1) Maia Weinstock published her annual in memoriam column for Scientific American of notable women in STEM who have passed away in the past year. I was only familiar with a few of the women on the list; it was cool to learn more about their contributions to neuroscience, aerospace, math, and more.
3) Rosie the Riveter has become a ubiquitous image; Leslie Knope dressed as her for Halloween, an updated version was a magazine cover about last year’s women’s march. But who’s the “real” Rosie the Riveter? The name Rosie comes from a song and was named for Rosalind P. Walter, whose name you might recognize if you watch a lot of PBS. (She became a major benefactor.) Norman Rockwell modeled his version on Mary Doyle Keefe. But the “We Can Do It” Rosie, Naomi Parker Fraley, passed away at 96 earlier this week. Her obituary serves as a mini-history lesson of Rosie the Riveter and a glimpse into the work women did supporting the war effort during World War II.
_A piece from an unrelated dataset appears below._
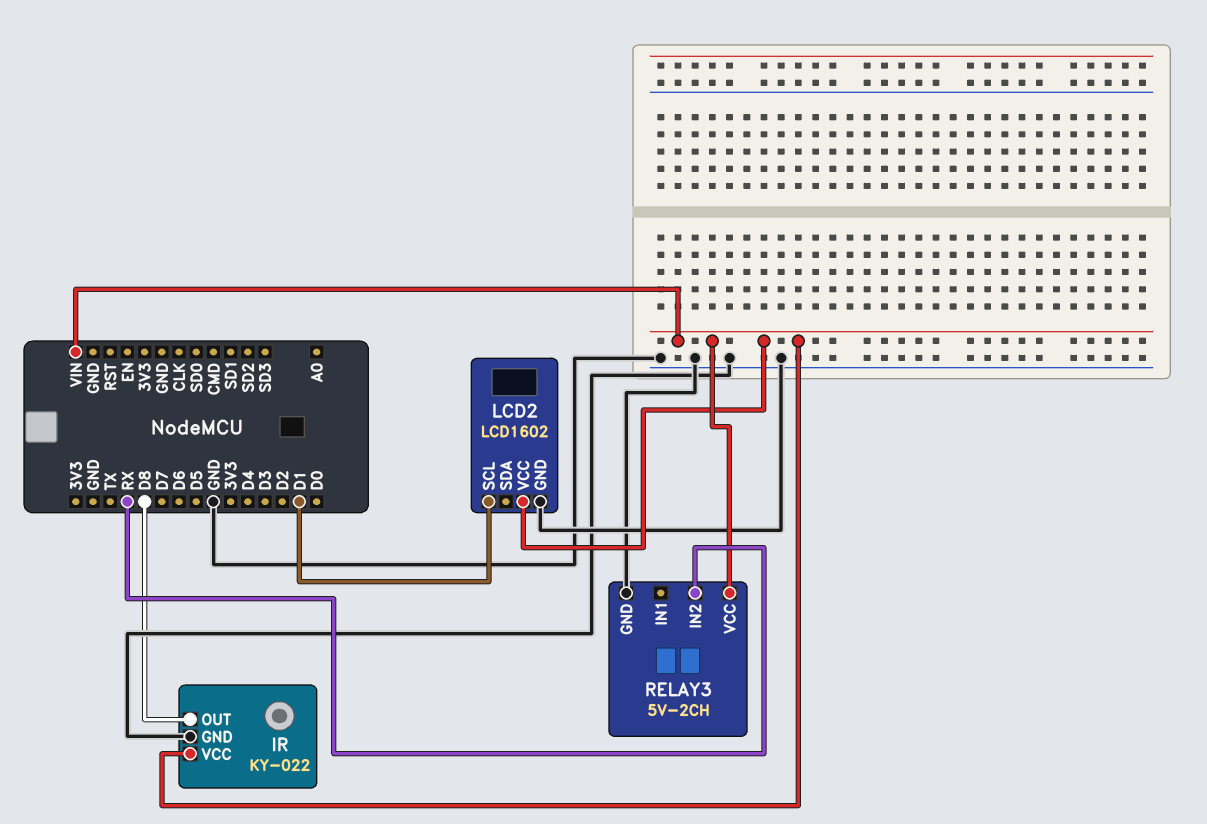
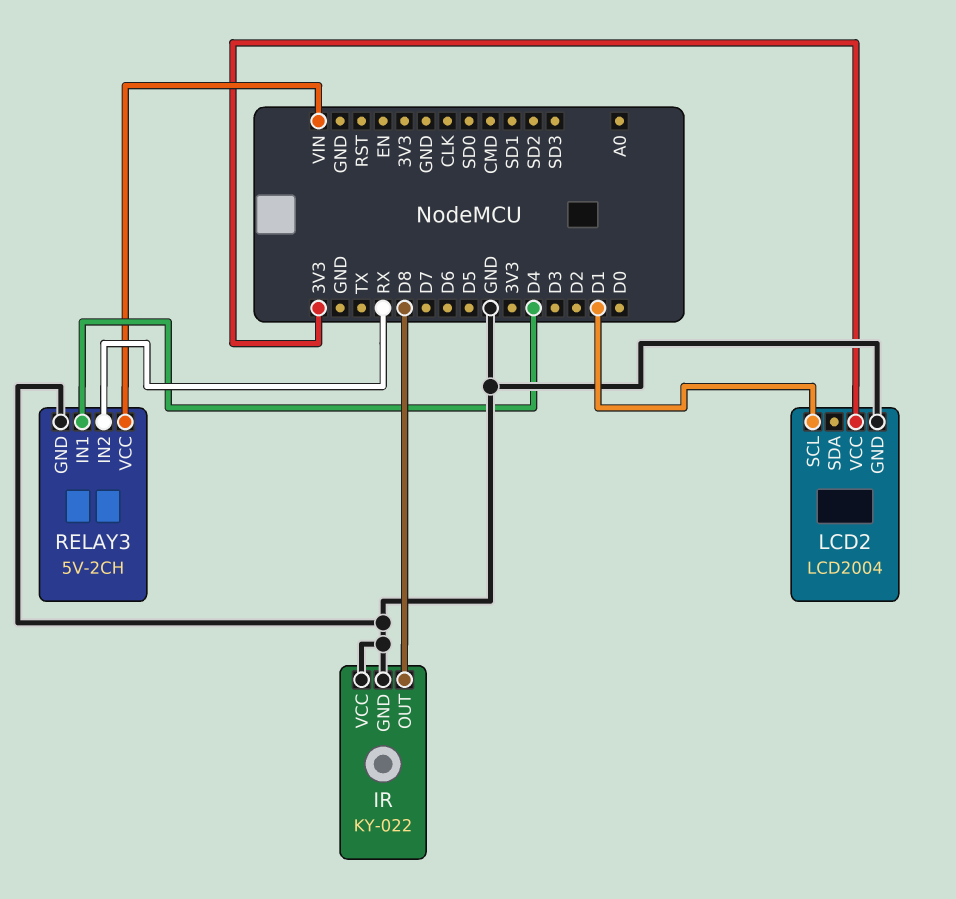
IR pin VCC: VIN -> GND
LCD2: LCD1602 -> LCD2004
LCD2 pin VCC: VIN -> 3V3
RELAY3 pin IN1: none -> D4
4) Have you ever heard of Georgia Gilmore? Neither had I until I read this story on NPR about the Montgomery, Alabama "cook, midwife and activist whose secret kitchen fed the civil rights movement." Her story is as important as it is unknown. She organized other women who cooked for civil rights activists, and the money they raised helped fund alternative transportation during the Montgomery Bus Boycott.
5) In more current events, I loved this story about Jessica Chastain and Octavia Spencer teaming up to ensure that Spencer’s pay would be equal to Chastain’s for a movie they’re starring in. Women of color are typically paid significantly less than white women, who are in turn paid less than white men. Just talking about what they were getting paid created the opportunity for Chastain and Spencer to work together for parity.